For one thing, we’ve been there before, and the result was an unmitigated disaster that cost what Australia’s longest serving prime minister Robert Menzies called “our great and powerful friend” dearly in blood, treasure, credibility and prestige. We not only played a high-profile role in the U.S.-led invasion of Iraq in 2003; we were part of the U.S.-led coalition that trained an Iraqi army to the cost of US$25 billion. This was, remember, the very same Iraqi army that disintegrated in the face of the initial Islamic State assault last summer. The same Iraqi army that has shown itself to be woefully unprepared to mount any successful attacks on Sunni strongholds north of Baghdad.
Not so long ago, Tony Abbott himself recognized the perils of western involvement in Middle East quagmires. The civil war in Syria “between two unsavoury sides”, he warned in September 2013, was “not goodies versus baddies; it’s baddies versus baddies.” Sounding more like Rand Paul than John McCain, Abbott warned: “We’ve got to be very careful dealing in a powder keg like the Middle East that we don’t take action, well-intentioned action, which could end up making a bad situation worse.”
Alas, that pragmatic and prudent realist no longer exists. Abbott is instead a true believer in the idea that air power, with some Special Forces and army instructors to train the grossly incompetent local army, can help regain Sunni strongholds from Sunni jihadists. Like most Australians, indeed most Americans, he fails to recognize that only a large-scale Iranian-backed Shia militia offensive remains the best hope of defeating the Islamic State jihadists.
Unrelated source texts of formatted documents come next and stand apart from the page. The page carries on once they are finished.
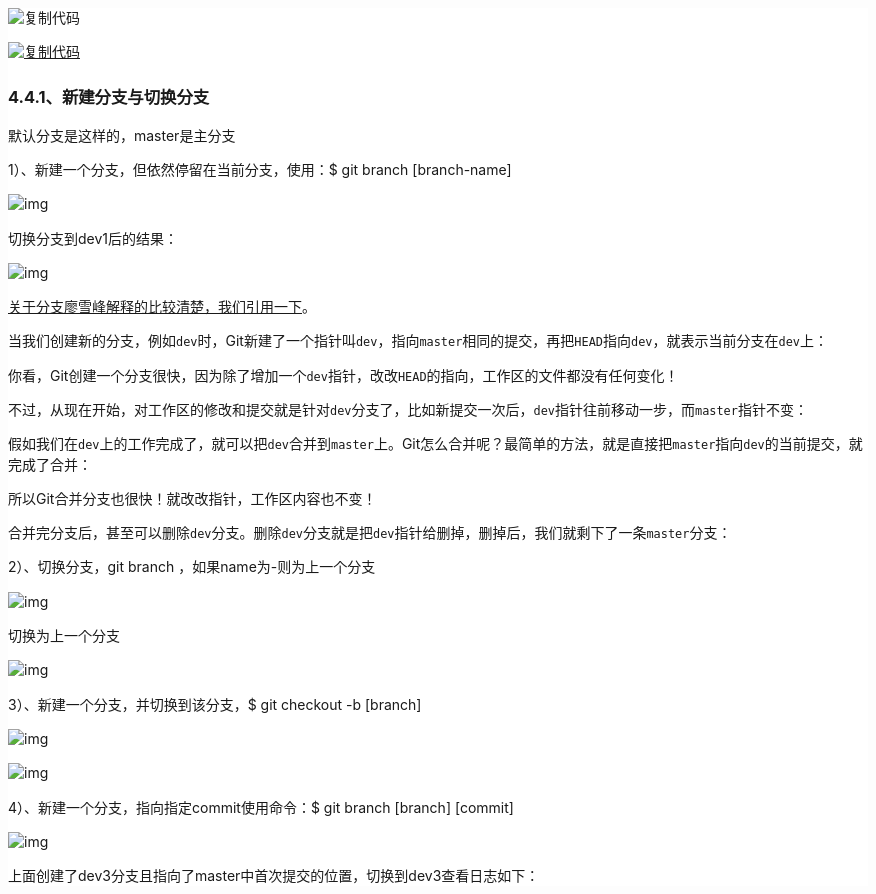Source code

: ![复制代码](https://common.cnblogs.com/images/copycode.gif)

[![复制代码](https://common.cnblogs.com/images/copycode.gif)](javascript:void(0);)

### 4.4.1、新建分支与切换分支

默认分支是这样的，master是主分支



1）、新建一个分支，但依然停留在当前分支，使用：$ git branch [branch-name]

![img](https://images2017.cnblogs.com/blog/63651/201709/63651-20170908102319366-860612118.png)

切换分支到dev1后的结果：

![img](https://images2017.cnblogs.com/blog/63651/201709/63651-20170908110413257-321369438.png)

[关于分支廖雪峰解释的比较清楚，我们引用一下](https://www.liaoxuefeng.com/wiki/0013739516305929606dd18361248578c67b8067c8c017b000/001375840038939c291467cc7c747b1810aab2fb8863508000)。

当我们创建新的分支，例如`dev`时，Git新建了一个指针叫`dev`，指向`master`相同的提交，再把`HEAD`指向`dev`，就表示当前分支在`dev`上：



你看，Git创建一个分支很快，因为除了增加一个`dev`指针，改改`HEAD`的指向，工作区的文件都没有任何变化！

不过，从现在开始，对工作区的修改和提交就是针对`dev`分支了，比如新提交一次后，`dev`指针往前移动一步，而`master`指针不变：



假如我们在`dev`上的工作完成了，就可以把`dev`合并到`master`上。Git怎么合并呢？最简单的方法，就是直接把`master`指向`dev`的当前提交，就完成了合并：



所以Git合并分支也很快！就改改指针，工作区内容也不变！

合并完分支后，甚至可以删除`dev`分支。删除`dev`分支就是把`dev`指针给删掉，删掉后，我们就剩下了一条`master`分支：



2）、切换分支，git branch <name>，如果name为-则为上一个分支

![img](https://images2017.cnblogs.com/blog/63651/201709/63651-20170908132937991-1683911580.png)

切换为上一个分支

![img](https://images2017.cnblogs.com/blog/63651/201709/63651-20170908133024413-690367079.png)

3）、新建一个分支，并切换到该分支，$ git checkout -b [branch]

![img](https://images2017.cnblogs.com/blog/63651/201709/63651-20170908111024772-643503878.png)

![img](https://images2017.cnblogs.com/blog/63651/201709/63651-20170908111155288-294742108.png)

4）、新建一个分支，指向指定commit使用命令：$ git branch [branch] [commit]

 ![img](https://images2017.cnblogs.com/blog/63651/201709/63651-20170908134134241-2117296784.png)

上面创建了dev3分支且指向了master中首次提交的位置，切换到dev3查看日志如下：

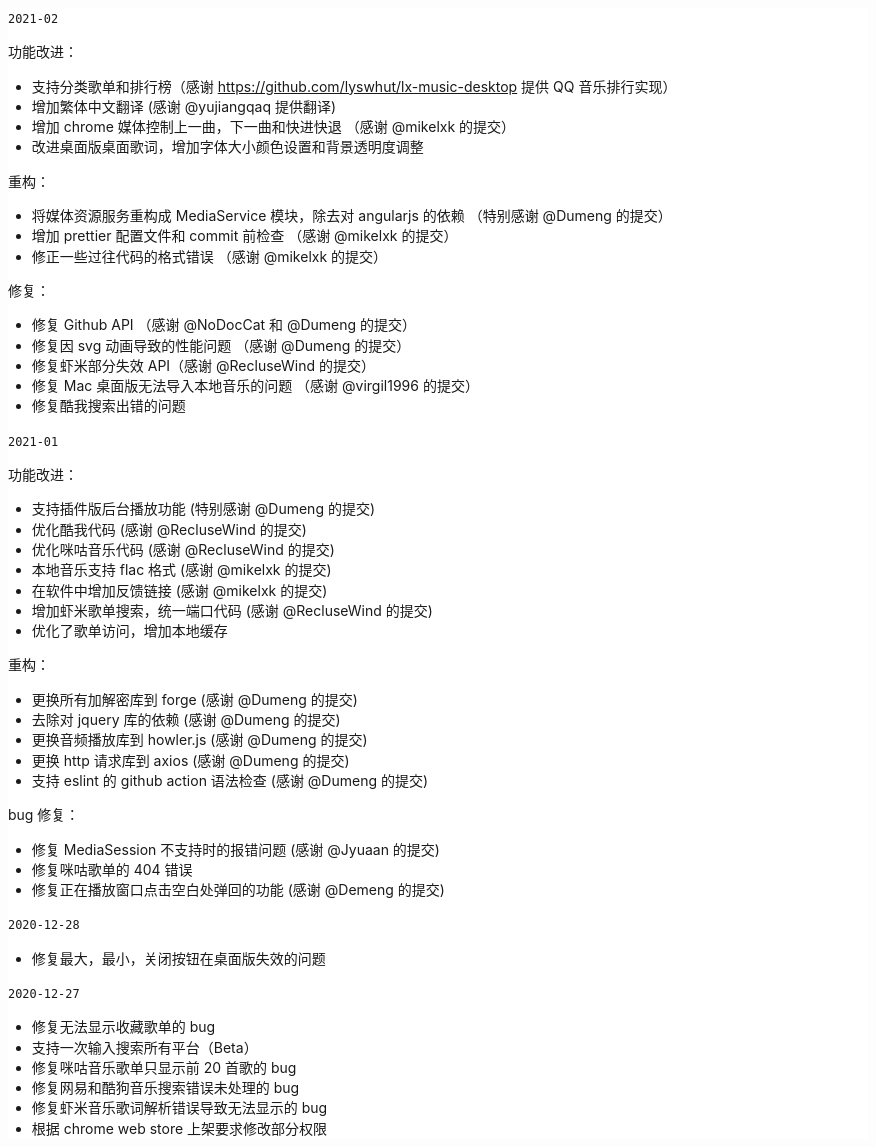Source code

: `2021-02`

功能改进：

- 支持分类歌单和排行榜（感谢 https://github.com/lyswhut/lx-music-desktop 提供 QQ 音乐排行实现）
- 增加繁体中文翻译 (感谢 @yujiangqaq 提供翻译)
- 增加 chrome 媒体控制上一曲，下一曲和快进快退 （感谢 @mikelxk 的提交）
- 改进桌面版桌面歌词，增加字体大小颜色设置和背景透明度调整

重构：

- 将媒体资源服务重构成 MediaService 模块，除去对 angularjs 的依赖 （特别感谢 @Dumeng 的提交）
- 增加 prettier 配置文件和 commit 前检查 （感谢 @mikelxk 的提交）
- 修正一些过往代码的格式错误 （感谢 @mikelxk 的提交）

修复：

- 修复 Github API （感谢 @NoDocCat 和 @Dumeng 的提交）
- 修复因 svg 动画导致的性能问题 （感谢 @Dumeng 的提交）
- 修复虾米部分失效 API（感谢 @RecluseWind 的提交）
- 修复 Mac 桌面版无法导入本地音乐的问题 （感谢 @virgil1996 的提交）
- 修复酷我搜索出错的问题

`2021-01`

功能改进：

- 支持插件版后台播放功能 (特别感谢 @Dumeng 的提交)
- 优化酷我代码 (感谢 @RecluseWind 的提交)
- 优化咪咕音乐代码 (感谢 @RecluseWind 的提交)
- 本地音乐支持 flac 格式 (感谢 @mikelxk 的提交)
- 在软件中增加反馈链接 (感谢 @mikelxk 的提交)
- 增加虾米歌单搜索，统一端口代码 (感谢 @RecluseWind 的提交)
- 优化了歌单访问，增加本地缓存

重构：

- 更换所有加解密库到 forge (感谢 @Dumeng 的提交)
- 去除对 jquery 库的依赖 (感谢 @Dumeng 的提交)
- 更换音频播放库到 howler.js (感谢 @Dumeng 的提交)
- 更换 http 请求库到 axios (感谢 @Dumeng 的提交)
- 支持 eslint 的 github action 语法检查 (感谢 @Dumeng 的提交)

bug 修复：

- 修复 MediaSession 不支持时的报错问题 (感谢 @Jyuaan 的提交)
- 修复咪咕歌单的 404 错误
- 修复正在播放窗口点击空白处弹回的功能 (感谢 @Demeng 的提交)

`2020-12-28`

- 修复最大，最小，关闭按钮在桌面版失效的问题

`2020-12-27`

- 修复无法显示收藏歌单的 bug
- 支持一次输入搜索所有平台（Beta）
- 修复咪咕音乐歌单只显示前 20 首歌的 bug
- 修复网易和酷狗音乐搜索错误未处理的 bug
- 修复虾米音乐歌词解析错误导致无法显示的 bug
- 根据 chrome web store 上架要求修改部分权限
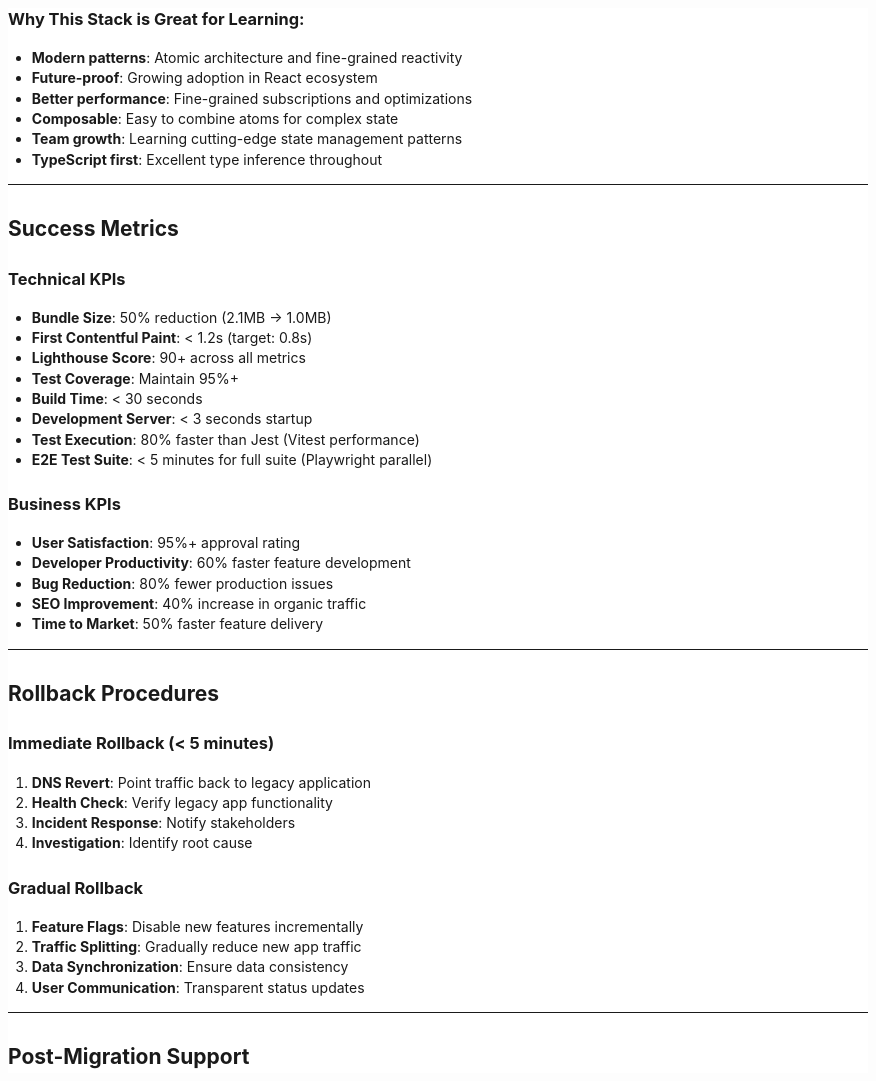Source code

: ### Why This Stack is Great for Learning:
- **Modern patterns**: Atomic architecture and fine-grained reactivity
- **Future-proof**: Growing adoption in React ecosystem
- **Better performance**: Fine-grained subscriptions and optimizations
- **Composable**: Easy to combine atoms for complex state
- **Team growth**: Learning cutting-edge state management patterns
- **TypeScript first**: Excellent type inference throughout

---

## Success Metrics

### Technical KPIs
- **Bundle Size**: 50% reduction (2.1MB → 1.0MB)
- **First Contentful Paint**: < 1.2s (target: 0.8s)
- **Lighthouse Score**: 90+ across all metrics
- **Test Coverage**: Maintain 95%+
- **Build Time**: < 30 seconds
- **Development Server**: < 3 seconds startup
- **Test Execution**: 80% faster than Jest (Vitest performance)
- **E2E Test Suite**: < 5 minutes for full suite (Playwright parallel)

### Business KPIs
- **User Satisfaction**: 95%+ approval rating
- **Developer Productivity**: 60% faster feature development
- **Bug Reduction**: 80% fewer production issues
- **SEO Improvement**: 40% increase in organic traffic
- **Time to Market**: 50% faster feature delivery

---

## Rollback Procedures

### Immediate Rollback (< 5 minutes)
1. **DNS Revert**: Point traffic back to legacy application
2. **Health Check**: Verify legacy app functionality
3. **Incident Response**: Notify stakeholders
4. **Investigation**: Identify root cause

### Gradual Rollback
1. **Feature Flags**: Disable new features incrementally
2. **Traffic Splitting**: Gradually reduce new app traffic
3. **Data Synchronization**: Ensure data consistency
4. **User Communication**: Transparent status updates

---

## Post-Migration Support
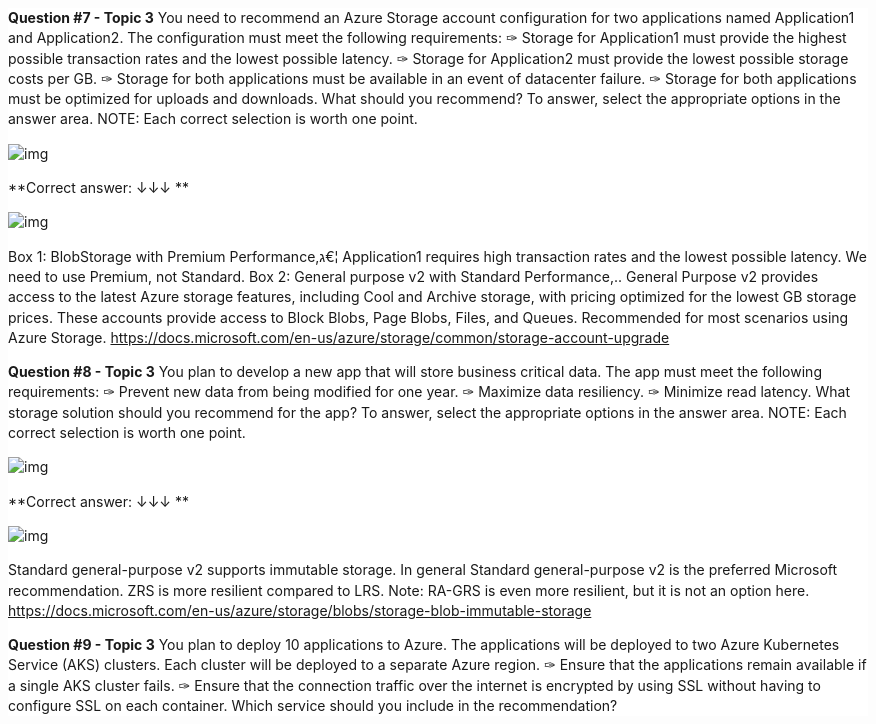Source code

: **Question #7 - Topic 3**
You need to recommend an Azure Storage account configuration for two applications named Application1 and Application2. The configuration must meet the following requirements:
✑ Storage for Application1 must provide the highest possible transaction rates and the lowest possible latency.
✑ Storage for Application2 must provide the lowest possible storage costs per GB.
✑ Storage for both applications must be available in an event of datacenter failure.
✑ Storage for both applications must be optimized for uploads and downloads.
What should you recommend? To answer, select the appropriate options in the answer area.
NOTE: Each correct selection is worth one point.

![img](https://www.examtopics.com/assets/media/exam-media/04224/0014100001.png)


**Correct answer: ↓↓↓ **

![img](https://www.examtopics.com/assets/media/exam-media/04224/0014200001.png)

Box 1: BlobStorage with Premium Performance,ג€¦
Application1 requires high transaction rates and the lowest possible latency. We need to use Premium, not Standard.
Box 2: General purpose v2 with Standard Performance,..
General Purpose v2 provides access to the latest Azure storage features, including Cool and Archive storage, with pricing optimized for the lowest GB storage prices. These accounts provide access to Block Blobs, Page Blobs, Files, and Queues. Recommended for most scenarios using Azure Storage.
https://docs.microsoft.com/en-us/azure/storage/common/storage-account-upgrade

**Question #8 - Topic 3**
You plan to develop a new app that will store business critical data. The app must meet the following requirements:
✑ Prevent new data from being modified for one year.
✑ Maximize data resiliency.
✑ Minimize read latency.
What storage solution should you recommend for the app? To answer, select the appropriate options in the answer area.
NOTE: Each correct selection is worth one point.

![img](https://www.examtopics.com/assets/media/exam-media/04224/0014300004.jpg)


**Correct answer: ↓↓↓ **

![img](https://www.examtopics.com/assets/media/exam-media/04224/0014300005.jpg)

Standard general-purpose v2 supports immutable storage.
In general Standard general-purpose v2 is the preferred Microsoft recommendation.
ZRS is more resilient compared to LRS.
Note: RA-GRS is even more resilient, but it is not an option here.
https://docs.microsoft.com/en-us/azure/storage/blobs/storage-blob-immutable-storage

**Question #9 - Topic 3**
You plan to deploy 10 applications to Azure. The applications will be deployed to two Azure Kubernetes Service (AKS) clusters. Each cluster will be deployed to a separate Azure region.
✑ Ensure that the applications remain available if a single AKS cluster fails.
✑ Ensure that the connection traffic over the internet is encrypted by using SSL without having to configure SSL on each container.
Which service should you include in the recommendation?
And yet as Henry Kissinger once said: “Each success only buys an admission ticket to a more difficult problem.” Iraqi Sunnis view the Shia militia as an alien occupation army that would more than likely commit plenty of atrocities of their own. If the Islamic State fanatics are indeed defeated, moreover, the likely winner would be Iran, a terrorist-sponsoring Shia power that wants to dominate the region.
Like Americans, Australians are understandably spooked by the footage of beheadings of western and Japanese hostages. Little do they know, however, that those carefully choreographed video links are designed to lure us into Iraq. They understandably shock our sensitivities. But with our intervention we are taking the terrorists’ bait. “The biggest proponent of an American invasion,” says Graeme Wood in a widely read article in The Atlantic, “is the Islamic State itself.”
Meanwhile, by intervening in post-Saddam Hussein Iraq for the second time in as many decades, we are reaffirming the potent Sunni narrative that the West is in cahoots with the Shia-run regime in Baghdad. To the extent that such attitudes prevail, and Sunnis feel their loss of power and influence is absolute, many will continue to tolerate or even join Sunni jihadists. In other words, far from draining the swamps of Sunni jihadism, we are likely to replenish them. How the national interest of Australia or the U.S. is served by increasing the prospects of that outcome is not clear.
Unfashionable though it is to say so, we Australians and Americans should keep out of this mess-in-potamia and let the rival sectarian groups settle their differences and reach a political settlement, perhaps even a partition of this arbitrarily created state and ethnically fractured society. Iraq is ultimately a Shia–Sunni war, not ours—unless we continue to make it so.